■ Supplied text
If I have a spare moment I'll ask our regular subtrades questions. Most are open to talking about their trade. There is a lot of knowledge out there but you need to take the initiative to ask and make sure to listen.


----------



## hdavis (Feb 14, 2012)

I'd just trow 5 years out there for a number.


----------



## KAP (Feb 19, 2011)

You are competent when you can accomplish a task to the satisfaction of the customer or owner (if you're an employee) consistently while making instead of losing money for you as a business owner or your employer as an employee...

Consistent doesn't mean you won't make mistakes...

You've mastered it when you find yourself in the position of others coming to you for advice on becoming better or more competent at that task because of your demonstrated consistent competency... this can happen sooner for some than others...

But there's always room for improvement... :thumbsup:


IMHO in asking the question, you are a few steps ahead of others...

.


----------



## griz (Nov 26, 2009)

I'm hoping to get to a basic level in the next 2-3 years...:whistling


----------



## Texas Wax (Jan 16, 2012)

:whistling

Surround yourself with idiots and fools ..... Works every time :thumbsup:

:laughing:


----------



## hdavis (Feb 14, 2012)

griz said:


> I'm hoping to get to a basic level in the next 2-3 years...:whistling



You can back slide faster than that!:laughing:


----------



## 91782 (Sep 6, 2012)

griz said:


> I'm hoping to get to a basic level in the next 2-3 years...:whistling


That's where I'm at too. Let me know how it feels.


----------



## KAP (Feb 19, 2011)

SmallTownGuy said:


> That's where I'm at too. Let me know how it feels.


In 2-3 years, you realize it's actually another 2-3 years...  :whistling :laughing:


----------



## Jaws (Dec 20, 2010)

Thats what i consider myself, competent. I can and have set up a lot of square foundations, framed straight, strong houses, sided and trimmed that look good and im proud of,, roofed quite a few houses/buildings that didnt leak, had straight valleys, ect.... Erected/built/welded quite a few boat docks and some metal buildings that were quality, fabricated handrails, ect... I can make a living doing them. Been in construction over 15 years full time, part time for several years prior. 

But im not an expert in any of those, imo. There is a lot of trades im not competent in.


----------



## muskoka guy (Nov 16, 2013)

After five years you think you know it all. After ten years you realize how little you knew at five years . After twenty years you realize you will never know it all. There is just too many trades and skills to learn in one lifetime. If you were to stick strickly to one trade, you should be competent after five years. Hopefully after ten you should pretty much have it mastered. Every person is different. Some will never master anything due to lack of ambition or intelligence . Most people as stated don't stick strictly too one trade. I started out framing 32 years ago. I consider myself competent at many trades as trying to stay employed in hard times forces you to expand your knowledge. Every skill you get is money in the bank down the road.

(Pixel coordinate listings)
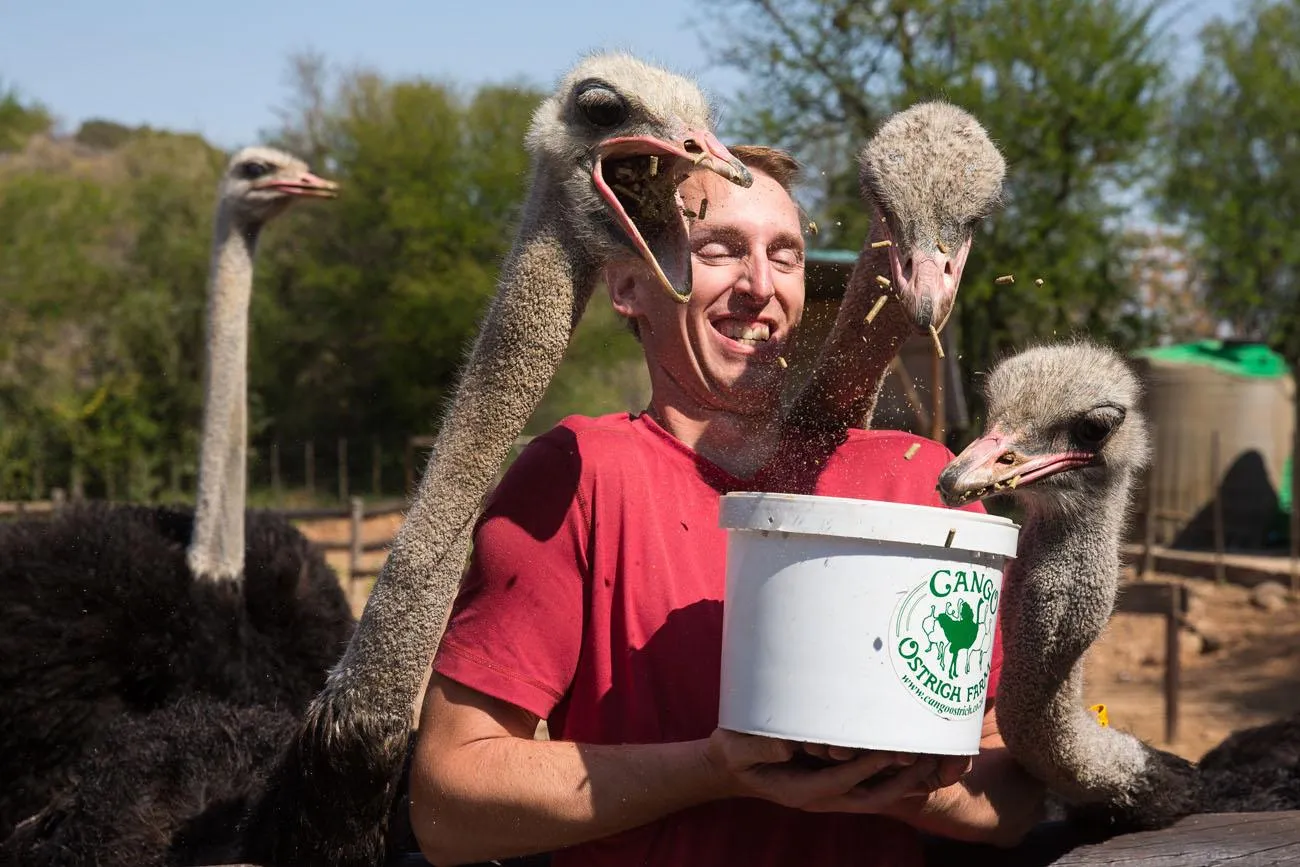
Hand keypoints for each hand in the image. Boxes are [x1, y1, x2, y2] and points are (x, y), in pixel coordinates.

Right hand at [704, 728, 943, 813]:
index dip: (868, 767)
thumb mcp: (735, 749)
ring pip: (877, 796)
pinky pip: (873, 788)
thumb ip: (759, 749)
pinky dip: (897, 780)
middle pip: (870, 797)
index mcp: (800, 789)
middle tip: (926, 759)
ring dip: (905, 783)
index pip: (842, 780)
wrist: (733, 770)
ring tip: (933, 762)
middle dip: (900, 782)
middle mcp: (822, 797)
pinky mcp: (836, 784)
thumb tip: (786, 748)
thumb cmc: (734, 754)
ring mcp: (831, 794)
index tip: (893, 751)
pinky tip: (917, 765)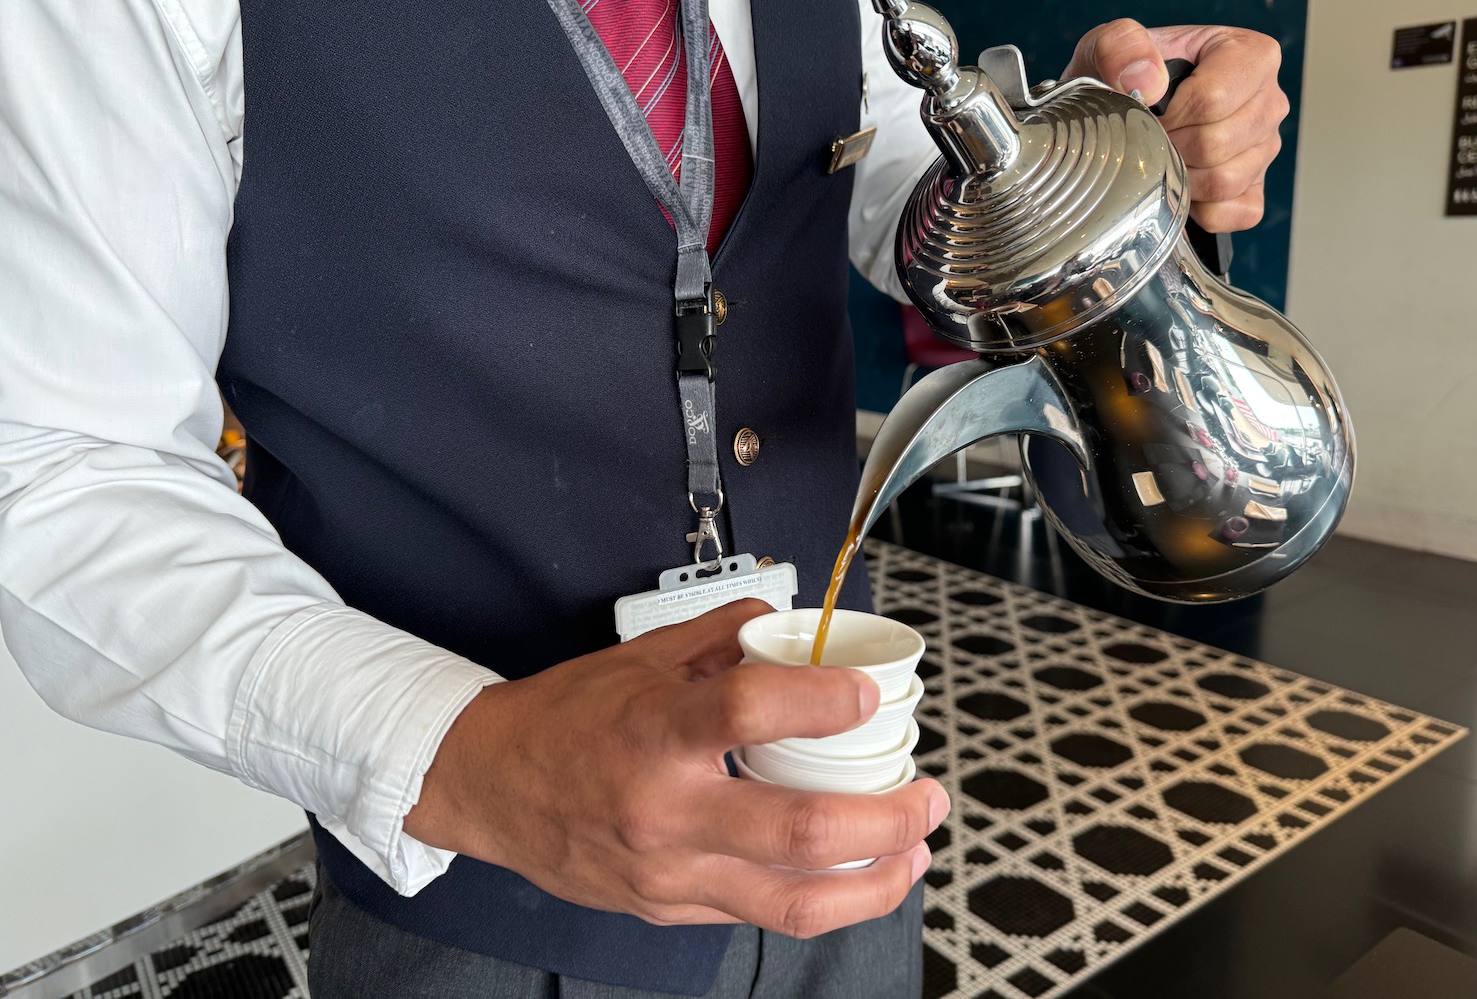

■ Required actions
A – In the forum thread, how many years ago did muskoka guy start out framing?
B – List every distinct user name that heads a post in the forum thread, counting each name once.
C – Reproduce the stretch of the forum thread from "Thats what i" through "not competent in." word for word.

■ Results
A – 32 years ago.

B – hdavis, KAP, griz, Texas Wax, 91782, Jaws, muskoka guy

C –
Thats what i consider myself, competent. I can and have set up a lot of square foundations, framed straight, strong houses, sided and trimmed that look good and im proud of,, roofed quite a few houses/buildings that didnt leak, had straight valleys, ect.... Erected/built/welded quite a few boat docks and some metal buildings that were quality, fabricated handrails, ect... I can make a living doing them. Been in construction over 15 years full time, part time for several years prior. 

But im not an expert in any of those, imo. There is a lot of trades im not competent in.